Acupuncture in the Prevention of Miscarriage

The term 'miscarriage' refers to the spontaneous loss of a pregnancy before 24 weeks, most often within the first 12 weeks of pregnancy. Miscarriage is a common phenomenon that is little discussed. It can be caused by hormone imbalances, low immunity or infection; however, the cause is often unknown.

Acupuncture can help in the prevention of miscarriage by promoting blood flow to the uterus to assist in fetal growth, and regulating hormone levels. In cases of recurrent miscarriage it is also highly effective at reducing stress and anxiety levels to help women through the important first trimester. Acupuncture treatment is safe throughout pregnancy, and has the advantage of being able to treat both mother and baby without the use of chemicals.
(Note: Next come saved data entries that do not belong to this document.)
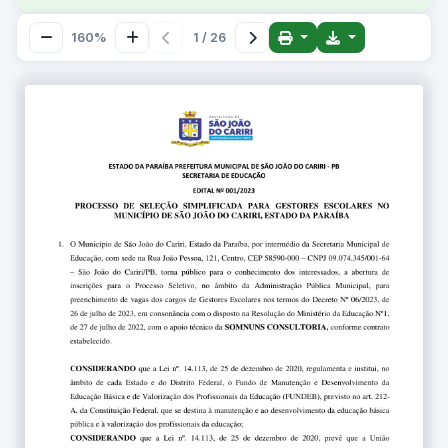
160%
1 / 26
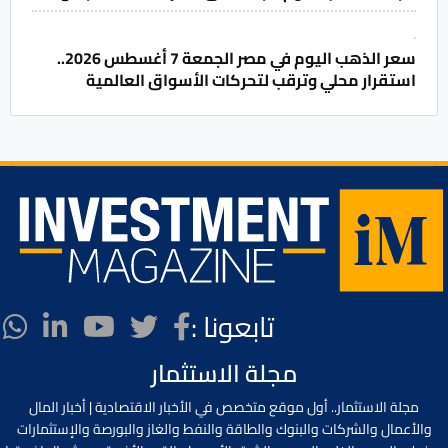
سعر الذهب اليوم في مصر الجمعة 7 أغسطس 2026..
استقرار محلي وترقب لتحركات الأسواق العالمية
تابعونا :
مجلة الاستثمار
مجلة الاستثمار.. أول موقع متخصص في الأخبار الاقتصادية | أخبار المال
والأعمال والشركات والبنوك والطاقة والنفط والغاز والبورصة والإستثمارات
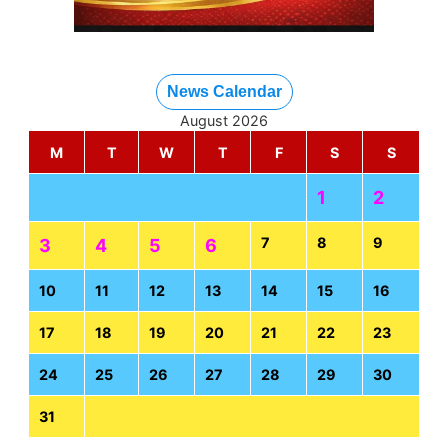
News Calendar
August 2026
M
T
W
T
F
S
S
1
2
7
8
9
3
4
5
6
10
11
12
13
14
15
16
17
18
19
20
21
22
23
24
25
26
27
28
29
30
31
Treatment to prevent miscarriage with acupuncture revolves around treating the channels that supply the uterus and fetus with circulation. Whilst Western Medicine will often attribute miscarriage to an unexplained cause, Chinese Medicine can find the energetic cause and treat the disharmony to prevent recurrence. Energetic causes of miscarriage can include improper function of the channel responsible for raising energy and holding things upright, too much heat in the uterus, or energetic deficiencies in a woman that stop the body from being able to sustain a pregnancy. Acupuncture treatment differentiates according to the case, and helps to correct these disharmonies.

It is important to mention that in Western Culture miscarriage is often seen as something that is a minor event, and women are expected to carry on with normal life. In Chinese culture miscarriage is believed to be more difficult and draining than a birth, as there is not only the physical loss, but also grief to deal with. Chinese Medicine not only restores energy in the body, but can also help women to cope with their loss emotionally.

Amanda has had many years' experience in treating women following miscarriage with very positive results.